Die Intentionen seien nach mehreren Personalwechseln im türkischen Ministerium nicht umgesetzt worden, so Schilke. „Eine verbindliche Vereinbarung war nicht getroffen worden.“ Deutsche Ministerien seien an der Angelegenheit nicht beteiligt gewesen. Die „Deutsche Eliteakademie“ hat ihren Betrieb mittlerweile eingestellt.

Nach dem Treffen des türkischen Familienministeriums und der „Deutschen Eliteakademie AG“ begannen einige Beratungsbüros in der Türkei, Pflegeausbildungen im Ausland anzubieten. Das erfuhren unsere Kollegen von Teyip im Gespräch mit dem Berufsschulleiter Ruhşi Gül. Zu diesen Büros gehört auch eine Bildungsberatung mit dem Namen „Beymel“. „Beymel“ hilft türkischen Schülern und Auszubildenden, Praktika oder Ausbildungsplätze im Ausland, beispielsweise in deutschen Krankenhäusern, zu finden. Das Programm ist kostenpflichtig.

Das steckt hinter der Falschmeldung

„Beymel“ war es auch, die den Vortrag an der Gül’s Berufsschule hielt – es handelte sich dabei um eine Werbeveranstaltung der Beratungsfirma. Der Vortrag fand am 19. Oktober 2018 statt. Von der Veranstaltung gibt es auch ein kurzes YouTube-Video.

„Wir hätten mindestens 20 Studenten für das Programm finden müssen. Die Medien schrieben aber 50.000. Das war ein Fehler“, sagte Gül gegenüber den Kollegen von Teyip.org. „Es war wie eine Krise für uns, als ich am Montagmorgen in die Schule kam. Viele Menschen riefen bei uns an, um die Wahrheit hinter den Meldungen zu erfahren.“

Die Beratungsfirma macht auf ihrer Webseite ebenfalls auf den Fehler der Presse aufmerksam. Beim Aufruf der Webseite öffnet sich folgendes Pop-up:

Die Webseite der Beratungsfirma „Beymel“. In einem Pop-up widerspricht „Beymel“ den Behauptungen der Medien. (Screenshot von Correctiv)

Darauf heißt es: „Derzeit verbreitet sich in den sozialen Medien die Behauptung, Deutschland wolle 50.000 Arbeiter anwerben. Von solch einem Sachverhalt wissen wir nichts.“

Zwei politische Treffen sorgten möglicherweise für Verwirrung

Zwei politische Ereignisse im ähnlichen Zeitraum der Schulveranstaltung könnten für Verwirrung in Medienredaktionen gesorgt haben: der Besuch des deutschen Wirtschaftsministers Peter Altmaier in der Türkei und das Treffen einer deutsch-türkischen Regierungskommission in Berlin.
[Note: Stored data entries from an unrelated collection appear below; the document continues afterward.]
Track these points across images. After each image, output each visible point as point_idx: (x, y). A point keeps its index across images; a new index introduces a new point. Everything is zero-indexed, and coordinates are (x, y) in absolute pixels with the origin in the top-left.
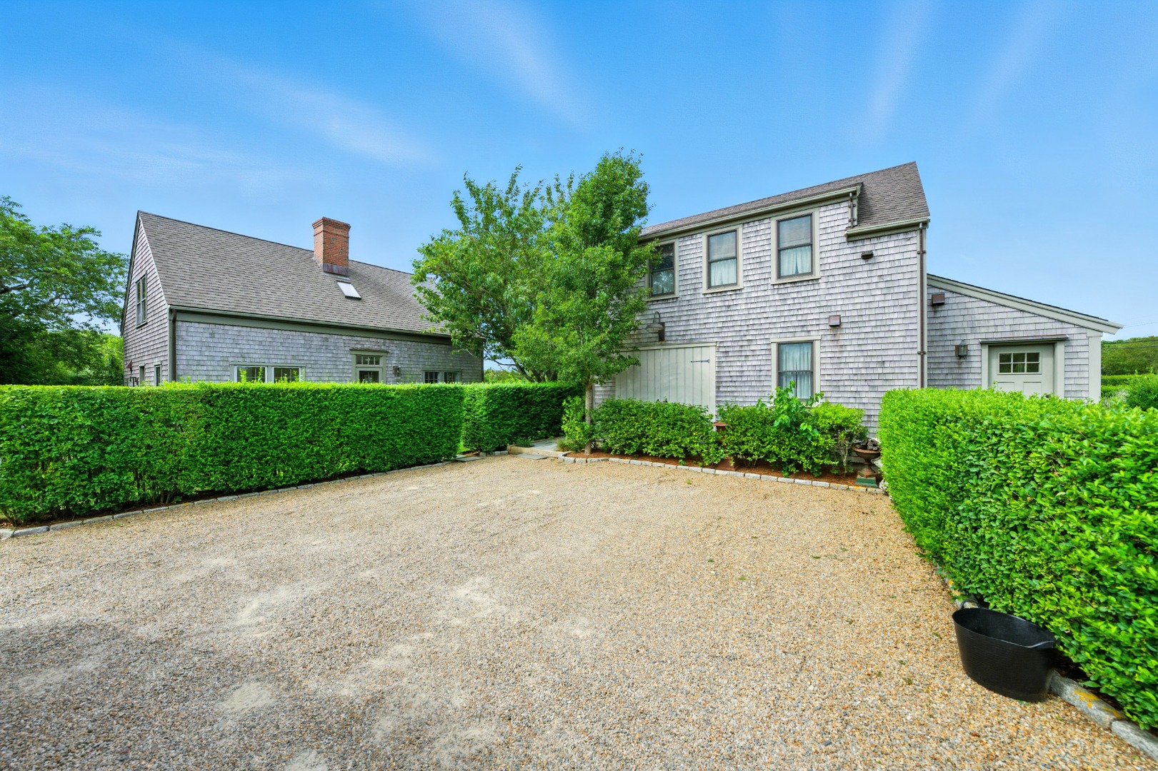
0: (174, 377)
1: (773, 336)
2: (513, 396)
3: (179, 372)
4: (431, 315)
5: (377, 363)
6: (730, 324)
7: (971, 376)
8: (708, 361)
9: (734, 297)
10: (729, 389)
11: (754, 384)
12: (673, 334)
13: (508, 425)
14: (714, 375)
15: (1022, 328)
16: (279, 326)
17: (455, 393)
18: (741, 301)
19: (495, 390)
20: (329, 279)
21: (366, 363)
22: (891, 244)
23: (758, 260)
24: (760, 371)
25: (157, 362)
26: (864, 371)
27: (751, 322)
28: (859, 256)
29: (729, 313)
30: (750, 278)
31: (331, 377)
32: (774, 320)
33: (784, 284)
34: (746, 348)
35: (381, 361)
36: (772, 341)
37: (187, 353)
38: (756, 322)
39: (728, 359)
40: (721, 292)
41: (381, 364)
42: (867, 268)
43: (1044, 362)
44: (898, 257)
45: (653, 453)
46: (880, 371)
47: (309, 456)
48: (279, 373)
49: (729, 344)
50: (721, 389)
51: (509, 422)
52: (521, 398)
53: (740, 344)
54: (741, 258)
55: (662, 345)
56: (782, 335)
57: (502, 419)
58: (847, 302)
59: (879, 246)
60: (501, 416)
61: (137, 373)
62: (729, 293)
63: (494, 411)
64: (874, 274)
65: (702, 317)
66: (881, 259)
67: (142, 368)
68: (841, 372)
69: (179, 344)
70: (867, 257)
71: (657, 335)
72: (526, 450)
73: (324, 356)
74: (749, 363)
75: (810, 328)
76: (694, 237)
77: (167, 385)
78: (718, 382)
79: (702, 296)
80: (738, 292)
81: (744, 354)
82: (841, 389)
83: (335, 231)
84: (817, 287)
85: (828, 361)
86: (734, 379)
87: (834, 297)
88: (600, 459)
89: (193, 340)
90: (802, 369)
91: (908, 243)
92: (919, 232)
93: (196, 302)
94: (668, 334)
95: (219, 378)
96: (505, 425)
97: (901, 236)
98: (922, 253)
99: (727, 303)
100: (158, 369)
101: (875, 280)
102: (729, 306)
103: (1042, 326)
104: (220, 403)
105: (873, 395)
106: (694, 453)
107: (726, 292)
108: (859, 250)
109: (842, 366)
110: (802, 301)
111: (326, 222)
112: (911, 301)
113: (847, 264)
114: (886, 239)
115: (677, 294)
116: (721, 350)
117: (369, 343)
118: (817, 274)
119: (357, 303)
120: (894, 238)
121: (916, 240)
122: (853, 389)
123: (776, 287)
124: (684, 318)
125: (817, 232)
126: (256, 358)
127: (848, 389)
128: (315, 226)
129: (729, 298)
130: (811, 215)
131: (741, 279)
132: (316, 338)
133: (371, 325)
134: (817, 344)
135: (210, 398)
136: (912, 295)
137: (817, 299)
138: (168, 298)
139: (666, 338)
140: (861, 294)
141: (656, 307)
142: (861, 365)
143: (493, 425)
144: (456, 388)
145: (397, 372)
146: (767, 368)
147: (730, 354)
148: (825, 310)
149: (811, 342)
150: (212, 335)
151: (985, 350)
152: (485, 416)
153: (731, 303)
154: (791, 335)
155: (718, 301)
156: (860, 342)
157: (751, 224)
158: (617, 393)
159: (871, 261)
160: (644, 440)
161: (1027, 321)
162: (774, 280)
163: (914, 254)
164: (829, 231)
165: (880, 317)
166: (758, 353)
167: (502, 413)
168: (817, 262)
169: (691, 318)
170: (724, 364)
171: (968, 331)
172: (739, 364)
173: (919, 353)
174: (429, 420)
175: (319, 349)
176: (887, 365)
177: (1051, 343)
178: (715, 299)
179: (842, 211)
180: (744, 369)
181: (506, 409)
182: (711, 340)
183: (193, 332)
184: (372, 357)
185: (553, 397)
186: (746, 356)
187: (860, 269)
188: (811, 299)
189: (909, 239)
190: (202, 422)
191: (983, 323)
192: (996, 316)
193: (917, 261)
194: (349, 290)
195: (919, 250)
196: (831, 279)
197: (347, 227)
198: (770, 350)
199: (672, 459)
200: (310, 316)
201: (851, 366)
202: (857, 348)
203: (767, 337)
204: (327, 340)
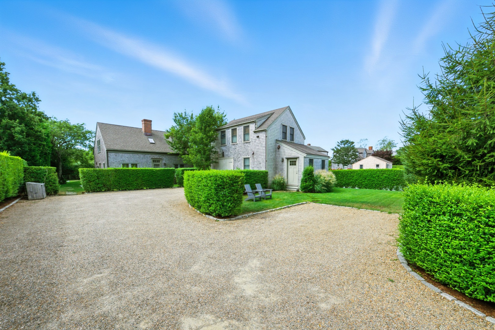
0: (108, 166)
3: (109, 165)
4: (172, 148)
5: (159, 162)
6: (236, 153)
7: (284, 166)
8: (232, 162)
9: (236, 146)
12: (225, 155)
14: (233, 166)
16: (132, 153)
18: (238, 147)
20: (145, 137)
21: (156, 162)
23: (240, 137)
25: (104, 162)
28: (256, 137)
29: (235, 150)
30: (239, 141)
31: (146, 166)
32: (243, 152)
35: (160, 161)
37: (111, 160)
38: (240, 153)
39: (235, 162)
40: (234, 144)
41: (160, 163)
44: (263, 137)
47: (136, 184)
48: (133, 165)
49: (235, 158)
53: (237, 158)
54: (237, 136)
55: (223, 158)
56: (244, 156)
58: (255, 148)
59: (260, 135)
61: (98, 165)
64: (259, 141)
65: (231, 151)
66: (260, 138)
67: (100, 164)
69: (109, 158)
70: (258, 137)
71: (223, 155)
73: (144, 160)
75: (249, 155)
76: (229, 129)
77: (106, 168)
78: (234, 168)
79: (231, 145)
80: (237, 144)
83: (148, 123)
84: (250, 144)
85: (252, 162)
87: (253, 147)
89: (112, 157)
90: (248, 165)
92: (266, 132)
93: (112, 148)
95: (118, 167)
100: (104, 164)
101: (259, 143)
102: (235, 148)
103: (295, 154)
104: (118, 172)
108: (257, 135)
110: (248, 147)
111: (145, 120)
112: (265, 148)
113: (255, 139)
115: (226, 144)
116: (234, 160)
117: (156, 157)
118: (250, 141)
119: (154, 144)
120: (262, 133)
123: (244, 144)
124: (227, 151)
125: (250, 130)
126: (127, 161)
128: (142, 121)
130: (249, 126)
131: (237, 141)
132: (142, 156)
133: (157, 151)
134: (250, 158)
135: (116, 171)
137: (250, 147)
138: (106, 147)
140: (257, 146)
141: (222, 148)
142: (257, 164)
145: (165, 164)
146: (242, 164)
148: (251, 150)
150: (116, 156)
151: (287, 160)
154: (246, 156)
156: (257, 158)
157: (239, 127)
161: (293, 153)
162: (243, 142)
163: (265, 137)
164: (252, 130)
165: (260, 152)
166: (240, 161)
168: (250, 138)
169: (229, 151)
171: (284, 155)
172: (237, 163)
173: (266, 161)
174: (164, 177)
175: (143, 158)
176: (261, 164)
177: (297, 159)
178: (233, 146)
179: (254, 125)
182: (232, 157)
183: (112, 155)
184: (157, 160)
186: (238, 161)
187: (257, 140)
189: (264, 133)
190: (115, 175)
191: (286, 153)
192: (288, 151)
193: (266, 139)
194: (151, 140)
196: (252, 142)
197: (151, 121)
198: (242, 160)
200: (140, 150)
201: (255, 164)
202: (256, 160)
203: (242, 156)
204: (144, 156)
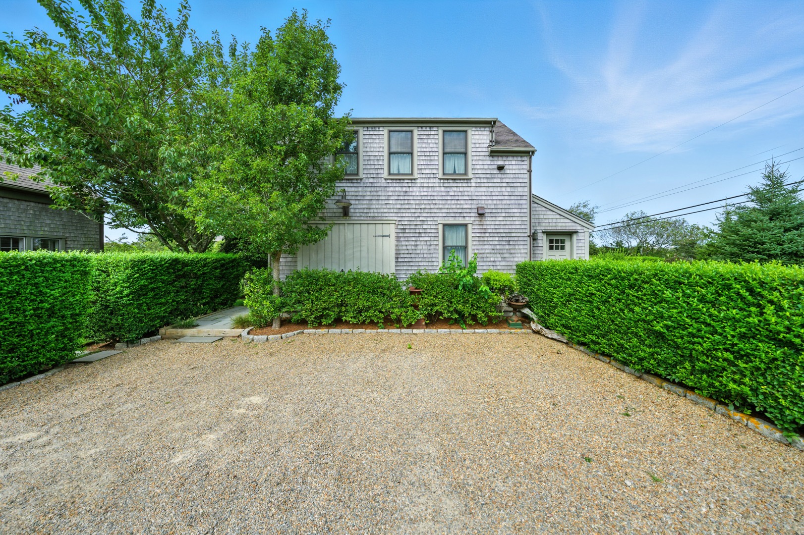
1: (440, 218)
2: (168, 268)
6: (407, 206)
7: (538, 252)
8: (389, 236)
9: (410, 185)
10: (406, 260)
11: (425, 256)
12: (357, 211)
13: (161, 304)
14: (394, 247)
15: (560, 224)
17: (74, 266)
18: (415, 189)
19: (143, 262)
22: (513, 162)
23: (429, 158)
24: (430, 245)
26: (498, 247)
27: (423, 206)
28: (495, 167)
29: (406, 198)
30: (423, 171)
32: (440, 206)
33: (448, 179)
34: (419, 227)
36: (439, 222)
38: (428, 206)
39: (406, 235)
40: (400, 179)
42: (500, 176)
43: (567, 244)
44: (517, 171)
45: (355, 321)
46: (507, 247)
49: (406, 223)
50: (400, 260)
51: (163, 300)
52: (179, 270)
53: (415, 223)
54: (416, 154)
55: (346, 220)
56: (446, 218)
57: (154, 298)
58: (488, 198)
60: (151, 294)
62: (406, 181)
63: (142, 288)
64: (504, 180)
65: (384, 198)
66: (508, 171)
68: (485, 247)
70: (501, 168)
71: (341, 210)
72: (189, 332)
74: (421, 239)
75: (465, 215)
76: (377, 129)
78: (396, 254)
79: (384, 181)
80: (413, 181)
81: (418, 231)
82: (485, 260)
84: (469, 185)
85: (477, 239)
86: (411, 252)
87: (480, 194)
88: (296, 332)
90: (458, 245)
91: (523, 163)
92: (529, 157)
94: (352, 210)
96: (156, 304)
97: (519, 158)
98: (530, 171)
99: (404, 189)
101: (505, 185)
102: (406, 192)
103: (567, 224)
105: (503, 263)
106: (393, 316)
107: (403, 179)
108: (495, 163)
109: (486, 243)
110: (460, 194)
112: (524, 202)
113: (488, 172)
114: (511, 158)
115: (361, 176)
116: (400, 227)
118: (470, 176)
120: (515, 158)
121: (527, 163)
122: (492, 259)
123: (442, 181)
124: (367, 198)
125: (470, 145)
127: (488, 259)
129: (406, 185)
130: (466, 131)
131: (416, 171)
134: (470, 226)
136: (525, 198)
137: (470, 193)
139: (350, 214)
140: (497, 193)
141: (344, 185)
142: (496, 243)
143: (139, 307)
144: (75, 259)
146: (435, 243)
147: (407, 231)
148: (475, 202)
149: (466, 225)
151: (545, 236)
152: (128, 295)
153: (408, 190)
154: (453, 218)
155: (397, 187)
156: (496, 227)
157: (424, 129)
158: (299, 264)
159: (502, 172)
160: (344, 309)
161: (562, 220)
162: (440, 176)
163: (526, 171)
164: (477, 145)
165: (507, 211)
166: (428, 231)
167: (153, 290)
168: (470, 167)
169: (374, 198)
170: (402, 239)
171: (537, 224)
172: (414, 239)
173: (529, 236)
176: (511, 243)
177: (570, 234)
178: (394, 185)
179: (485, 133)
180: (418, 243)
181: (160, 284)
182: (391, 218)
185: (216, 268)
186: (419, 233)
187: (496, 176)
188: (466, 193)
189: (523, 161)
191: (544, 221)
192: (549, 217)
193: (527, 176)
195: (528, 169)
196: (479, 180)
198: (437, 229)
199: (373, 324)
201: (491, 243)
202: (494, 231)
203: (436, 219)
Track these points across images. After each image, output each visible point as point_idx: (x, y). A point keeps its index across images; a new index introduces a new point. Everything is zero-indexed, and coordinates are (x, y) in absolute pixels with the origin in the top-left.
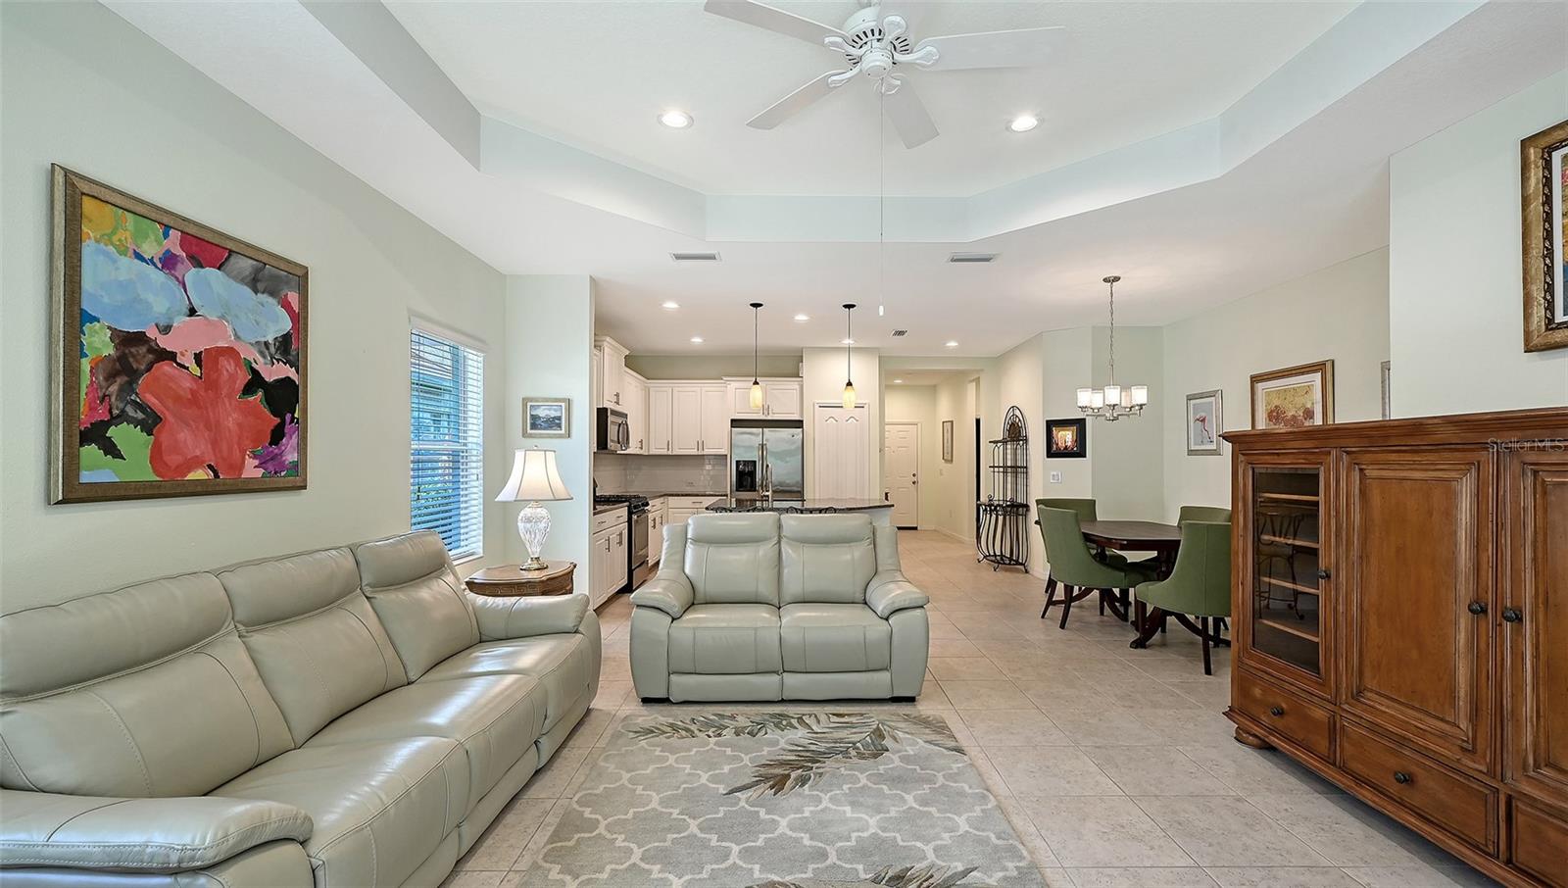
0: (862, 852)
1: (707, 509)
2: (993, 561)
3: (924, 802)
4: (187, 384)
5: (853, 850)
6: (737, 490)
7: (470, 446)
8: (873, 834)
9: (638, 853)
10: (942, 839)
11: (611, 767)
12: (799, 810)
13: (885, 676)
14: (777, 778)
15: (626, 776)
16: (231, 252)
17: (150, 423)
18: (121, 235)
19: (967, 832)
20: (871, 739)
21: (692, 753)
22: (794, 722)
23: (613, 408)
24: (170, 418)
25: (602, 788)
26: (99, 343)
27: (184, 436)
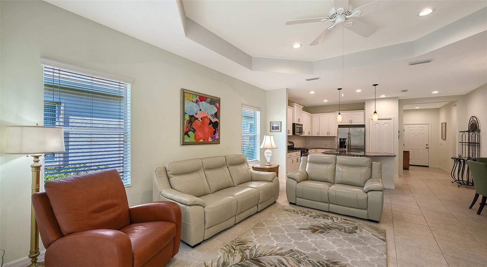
0: (328, 253)
1: (322, 153)
2: (458, 183)
3: (358, 249)
4: (200, 124)
5: (326, 252)
6: (340, 148)
7: (257, 134)
8: (334, 251)
9: (271, 234)
10: (357, 260)
11: (274, 216)
12: (316, 239)
13: (366, 212)
14: (314, 230)
15: (276, 218)
16: (207, 98)
17: (194, 131)
18: (190, 98)
19: (367, 261)
20: (352, 228)
21: (295, 218)
22: (329, 218)
23: (297, 123)
24: (197, 130)
25: (269, 219)
26: (187, 118)
27: (199, 133)
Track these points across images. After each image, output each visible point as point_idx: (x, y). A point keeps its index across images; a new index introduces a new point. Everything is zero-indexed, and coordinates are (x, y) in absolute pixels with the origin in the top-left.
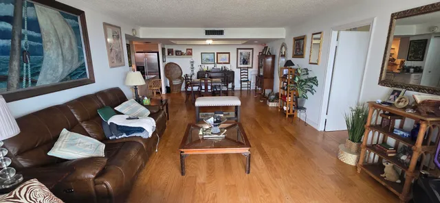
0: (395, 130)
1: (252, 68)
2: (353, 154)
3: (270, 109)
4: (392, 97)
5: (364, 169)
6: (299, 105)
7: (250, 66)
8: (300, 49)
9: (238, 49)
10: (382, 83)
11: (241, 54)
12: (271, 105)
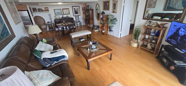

Bundeswirtschaftsminister Altmaier reiste am 25. Oktober für einen zweitägigen Besuch in die Türkei. Ziel war die Vertiefung der Zusammenarbeit in Wirtschafts- und Energiefragen, insbesondere in den Bereichen Handel, industrielle Kooperation, Tourismus und Infrastruktur.

Vom 15. bis 17. Oktober fand die 21. Tagung der sogenannten „Gemischten deutsch-türkischen Expertenkommission“ für den Unterricht türkischer Schülerinnen und Schüler in der Bundesrepublik Deutschland in Berlin statt. Leiter der deutschen Delegation war Bildungsstaatssekretär Mark Rackles. Die Kommission beschäftigte sich mit Fragen der Beschulung und Förderung von in Deutschland lebenden Kindern und Jugendlichen mit türkischem Familienhintergrund, schrieb die Berliner Senatsverwaltung für Bildung, Jugend und Familie auf Facebook.

Beide Treffen hatten inhaltlich nichts mit einem angeblichen Anwerbeabkommen zu tun.